Onward’s BCI is intentionally less flashy than Silicon Valley’s

Marver immediately cools the hype. He says Onward’s brain-computer interface is “comparatively boring” next to Neuralink or Precision, but that’s the point: it’s an epidural 64-electrode implant that sits outside the dura, avoids opening the brain itself, and has a much safer clinical profile. He keeps returning to the same theme — this is a responsible gen-one system meant to help real patients, not win the data-rate Olympics.

Why Onward may pair with Neuralink someday instead of competing head-on

One of the sharper parts of the conversation is Marver’s framing of BCI companies as recording platforms in search of a recovery target. Onward, by contrast, already knows the target: restore movement and other lost bodily functions through spinal stimulation, then use whatever BCI best captures movement intention. More channels could matter for hands and fingers, he says, but for legs and gait, the signal requirements are much simpler than the Valley hype cycle suggests.

Julie’s story reframes what paralysis actually takes away

The conversation shifts hard from walking to quality of life, and this is where the episode really lands. Ashley recounts Julie, paralyzed from the neck down after a car crash in her early 20s, spending hours trying to get out of bed because posture changes made her black out from low blood pressure. Marver says outsiders assume spinal cord injury is mostly about paralysis, but patients prioritize basics first: stable blood pressure, bladder control, bowel function, dignity, energy, the ability to get through the day.

The blood-pressure therapy could be one of Onward’s biggest near-term wins

Marver explains that Onward’s implant can stimulate different spinal regions depending on the function you’re trying to restore, and for blood pressure they’ve identified the exact thoracic area that controls vascular resistance. Patients expected to turn it on only when they felt faint, but instead use it all day because it makes them feel “more alive.” The company now has FDA permission to launch a large US trial and hopes to commercialize that therapy in 2028.

What’s available now, and what’s still in the pipeline

The first real product out is ARC-EX, Onward’s external stimulator worn on the neck to improve hand function by amplifying spared brain-to-spinal connections and enabling rehab. Marver says it received FDA de novo clearance, later home-use approval via 510(k), and CE mark in Europe. Meanwhile, the implanted ARC-IM platform is being studied for mobility, blood pressure, urinary incontinence through a Christopher Reeve Foundation-backed trial, Parkinson’s symptoms, and BCI-assisted upper- and lower-limb restoration.
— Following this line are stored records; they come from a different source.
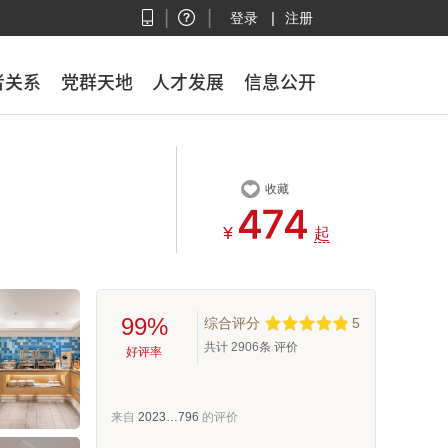
|
|
|
登录
注册
者关系
者关系
党群天地
党群天地
人才发展
人才发展
信息公开
信息公开

收藏



¥
起
99%
综合评分
5
共计
2906
条 评价
好评率
来自
2023…796
的评价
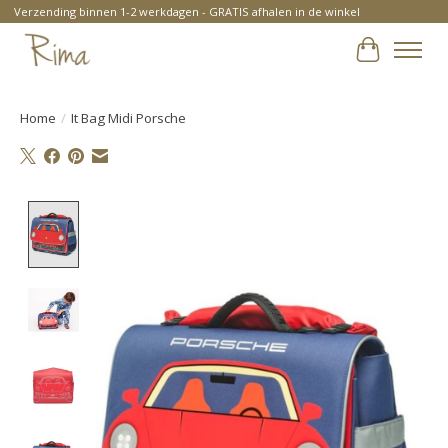
Verzending binnen 1-2 werkdagen - GRATIS afhalen in de winkel
Winkelwa
Home
/
It Bag Midi Porsche
Product image slideshow Items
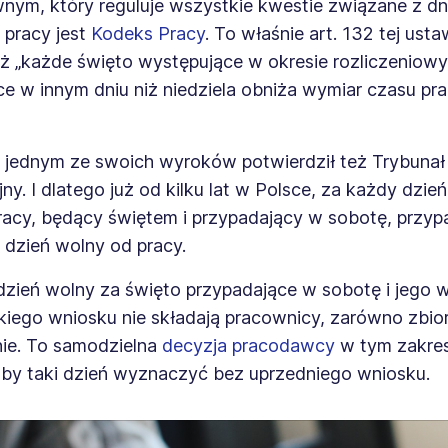
nym, który reguluje wszystkie kwestie związane z dn
 pracy jest
Kodeks Pracy
. To właśnie art. 132 tej ust
ż „
każde święto występujące w okresie rozliczeniowy
e w innym dniu niż niedziela obniża wymiar czasu pr
w jednym ze swoich wyroków potwierdził też Trybunał
ny. I dlatego już od kilku lat w Polsce, za każdy dzi
racy, będący świętem i przypadający w sobotę, przyp
dzień wolny od pracy.
dzień wolny za święto przypadające w sobotę i jego 
kiego wniosku nie składają pracownicy, zarówno zbior
nie. To samodzielna
decyzja pracodawcy
w tym zakresi
by taki dzień wyznaczyć bez uprzedniego wniosku.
Marver’s biggest warning: protect patients from overhype

This is the emotional center of the interview. Marver says he feels protective of people with paralysis because splashy headlines like “paralyzed man walks again” can be cruel if the therapy is still years away, imperfect, or inaccessible. He even says some people react angrily to these stories because until it’s realistic for them, the hope itself can hurt.

The Swiss origin story — and why this feels like medtech, not sci-fi

Near the end, Ashley gets Marver to tell the backstory: Gregoire Courtine, the charismatic EPFL neuroscientist, and Jocelyne Bloch, the functional neurosurgeon and first female neurosurgeon in Switzerland, built the science together in Lausanne. Courtine figured out the stimulation principles in animal work at UCLA and EPFL; Bloch made it real in humans; and because no existing hardware could deliver the therapy properly, they started Onward. Marver’s final distinction is very clear: this is pacemaker-style medtech built for durability and safety, not a moonshot gadget that happens to touch the nervous system.